# [DOCUMENT SEGMENT]
::::
Skip to main content

Overview

Git uses pack files to efficiently store objects. Instead of storing each object as a separate file, Git can bundle many objects into a single “pack” file using delta compression.
Pack files dramatically reduce repository size by storing only differences between similar objects.

Why Pack Files?

Initially, Git stores each object as a separate file in .git/objects/. This is simple but inefficient:
  • Space: Duplicate or similar content is stored multiple times
  • Network: Fetching requires transferring many small files
  • Performance: Managing thousands of files is slower than one large file
Pack files solve these problems through:
  1. Delta compression: Store differences instead of full content
  2. Bundling: Combine many objects into one file
  3. Indexing: Fast lookup with accompanying index files

Pack File Structure

Pack File Format

PACK FILE
├── Header (12 bytes)
│   ├── Signature: "PACK" (4 bytes)
│   ├── Version: 2 or 3 (4 bytes)
│   └── Number of objects (4 bytes)
├── Object 1
├── Object 2
├── ...
├── Object N
└── SHA-1 checksum (20 bytes)

Index File Format

Each pack file has a corresponding .idx index file for fast lookup:
INDEX FILE
├── Header
│   ├── Magic number: 0xff744f63 (4 bytes)
│   └── Version: 2 (4 bytes)
├── Fanout table (256 x 4 bytes)
├── Object names (sorted SHA-1s)
├── CRC32 checksums
├── Pack offsets
└── Large offsets (if needed)
::::
# [AIM]
According to the page on Git pack files, what is the size of a pack file's header?

# [Extracted data]
::::
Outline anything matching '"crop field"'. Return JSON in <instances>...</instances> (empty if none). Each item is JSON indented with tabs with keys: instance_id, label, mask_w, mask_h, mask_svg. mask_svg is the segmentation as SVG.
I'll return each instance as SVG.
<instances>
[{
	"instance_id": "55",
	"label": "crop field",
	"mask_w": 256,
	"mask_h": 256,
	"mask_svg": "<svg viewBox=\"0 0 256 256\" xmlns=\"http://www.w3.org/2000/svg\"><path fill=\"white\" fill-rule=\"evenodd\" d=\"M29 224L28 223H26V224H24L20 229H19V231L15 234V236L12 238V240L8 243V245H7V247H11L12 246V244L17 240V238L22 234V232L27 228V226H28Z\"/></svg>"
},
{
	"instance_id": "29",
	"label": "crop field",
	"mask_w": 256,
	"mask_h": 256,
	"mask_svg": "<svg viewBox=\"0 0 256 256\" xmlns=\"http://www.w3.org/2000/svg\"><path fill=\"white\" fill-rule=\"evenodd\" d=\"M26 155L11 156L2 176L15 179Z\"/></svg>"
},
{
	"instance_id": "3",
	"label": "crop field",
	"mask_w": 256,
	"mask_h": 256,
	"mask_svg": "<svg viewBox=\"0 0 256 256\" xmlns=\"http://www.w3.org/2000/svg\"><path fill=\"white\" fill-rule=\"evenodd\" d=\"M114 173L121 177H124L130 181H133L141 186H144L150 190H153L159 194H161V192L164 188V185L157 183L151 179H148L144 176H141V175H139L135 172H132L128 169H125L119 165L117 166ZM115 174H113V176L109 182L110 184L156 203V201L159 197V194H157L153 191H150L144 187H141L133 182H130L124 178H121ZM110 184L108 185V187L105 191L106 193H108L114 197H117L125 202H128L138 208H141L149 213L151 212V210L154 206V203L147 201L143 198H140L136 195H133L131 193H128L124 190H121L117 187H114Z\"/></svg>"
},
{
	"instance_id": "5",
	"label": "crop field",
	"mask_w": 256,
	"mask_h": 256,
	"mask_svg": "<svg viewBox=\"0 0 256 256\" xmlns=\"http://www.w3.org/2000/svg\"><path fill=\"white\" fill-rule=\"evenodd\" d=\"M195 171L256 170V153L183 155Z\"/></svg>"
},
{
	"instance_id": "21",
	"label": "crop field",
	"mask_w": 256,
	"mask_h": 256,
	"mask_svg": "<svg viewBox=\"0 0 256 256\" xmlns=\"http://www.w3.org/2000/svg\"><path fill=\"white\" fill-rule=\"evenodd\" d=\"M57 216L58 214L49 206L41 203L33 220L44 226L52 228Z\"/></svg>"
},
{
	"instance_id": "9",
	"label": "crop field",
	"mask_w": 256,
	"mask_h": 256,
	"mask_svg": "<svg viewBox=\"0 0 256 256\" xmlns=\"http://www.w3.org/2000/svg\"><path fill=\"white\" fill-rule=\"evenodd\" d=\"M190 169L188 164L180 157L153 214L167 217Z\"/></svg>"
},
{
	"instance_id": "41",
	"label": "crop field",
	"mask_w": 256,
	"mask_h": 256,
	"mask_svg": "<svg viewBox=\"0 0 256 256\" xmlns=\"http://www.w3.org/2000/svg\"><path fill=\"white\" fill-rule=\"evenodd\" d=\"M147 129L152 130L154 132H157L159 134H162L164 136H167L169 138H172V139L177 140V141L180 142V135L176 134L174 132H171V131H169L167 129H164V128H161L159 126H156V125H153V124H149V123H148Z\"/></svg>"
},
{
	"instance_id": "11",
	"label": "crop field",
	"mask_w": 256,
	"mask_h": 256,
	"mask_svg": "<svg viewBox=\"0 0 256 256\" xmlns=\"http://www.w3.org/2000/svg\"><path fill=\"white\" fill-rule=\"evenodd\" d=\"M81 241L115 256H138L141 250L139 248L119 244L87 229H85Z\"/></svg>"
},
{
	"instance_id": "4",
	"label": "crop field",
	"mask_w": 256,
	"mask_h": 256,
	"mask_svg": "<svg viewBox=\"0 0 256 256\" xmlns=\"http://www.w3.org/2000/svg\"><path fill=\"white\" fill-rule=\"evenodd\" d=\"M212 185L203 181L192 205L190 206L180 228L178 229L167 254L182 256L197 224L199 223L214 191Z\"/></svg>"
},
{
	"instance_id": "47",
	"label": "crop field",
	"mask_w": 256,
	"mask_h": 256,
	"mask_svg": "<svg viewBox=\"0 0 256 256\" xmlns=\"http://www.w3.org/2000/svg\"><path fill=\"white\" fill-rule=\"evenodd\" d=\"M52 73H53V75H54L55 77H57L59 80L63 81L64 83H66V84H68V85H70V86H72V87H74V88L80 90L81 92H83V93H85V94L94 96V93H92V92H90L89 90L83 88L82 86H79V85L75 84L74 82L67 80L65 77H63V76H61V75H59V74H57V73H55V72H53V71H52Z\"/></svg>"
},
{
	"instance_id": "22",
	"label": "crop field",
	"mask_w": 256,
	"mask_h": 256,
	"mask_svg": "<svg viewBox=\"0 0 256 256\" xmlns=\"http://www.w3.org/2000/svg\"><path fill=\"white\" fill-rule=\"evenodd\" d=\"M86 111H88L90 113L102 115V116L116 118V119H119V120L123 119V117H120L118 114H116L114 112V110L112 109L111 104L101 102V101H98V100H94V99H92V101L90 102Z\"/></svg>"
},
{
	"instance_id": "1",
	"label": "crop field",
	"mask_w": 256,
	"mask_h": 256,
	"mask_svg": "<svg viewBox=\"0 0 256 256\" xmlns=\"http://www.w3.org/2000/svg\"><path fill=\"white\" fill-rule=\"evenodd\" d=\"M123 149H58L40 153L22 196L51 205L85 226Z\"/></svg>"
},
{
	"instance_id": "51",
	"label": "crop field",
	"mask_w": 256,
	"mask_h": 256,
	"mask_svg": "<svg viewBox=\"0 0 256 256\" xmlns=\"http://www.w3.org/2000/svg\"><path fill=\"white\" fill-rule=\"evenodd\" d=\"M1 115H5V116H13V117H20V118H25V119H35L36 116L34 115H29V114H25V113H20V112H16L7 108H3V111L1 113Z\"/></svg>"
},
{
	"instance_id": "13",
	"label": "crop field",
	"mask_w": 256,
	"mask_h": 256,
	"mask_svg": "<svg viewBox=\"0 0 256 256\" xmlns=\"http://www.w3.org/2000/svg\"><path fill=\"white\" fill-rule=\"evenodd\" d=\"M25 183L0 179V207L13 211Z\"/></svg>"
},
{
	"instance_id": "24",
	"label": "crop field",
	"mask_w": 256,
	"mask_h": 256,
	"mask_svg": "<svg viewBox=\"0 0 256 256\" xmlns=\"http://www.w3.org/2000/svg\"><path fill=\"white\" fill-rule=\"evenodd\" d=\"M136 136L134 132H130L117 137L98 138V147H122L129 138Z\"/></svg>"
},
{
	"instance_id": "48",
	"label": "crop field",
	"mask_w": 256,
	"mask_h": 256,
::::
# [WRITTEN ANSWER]
12 bytes.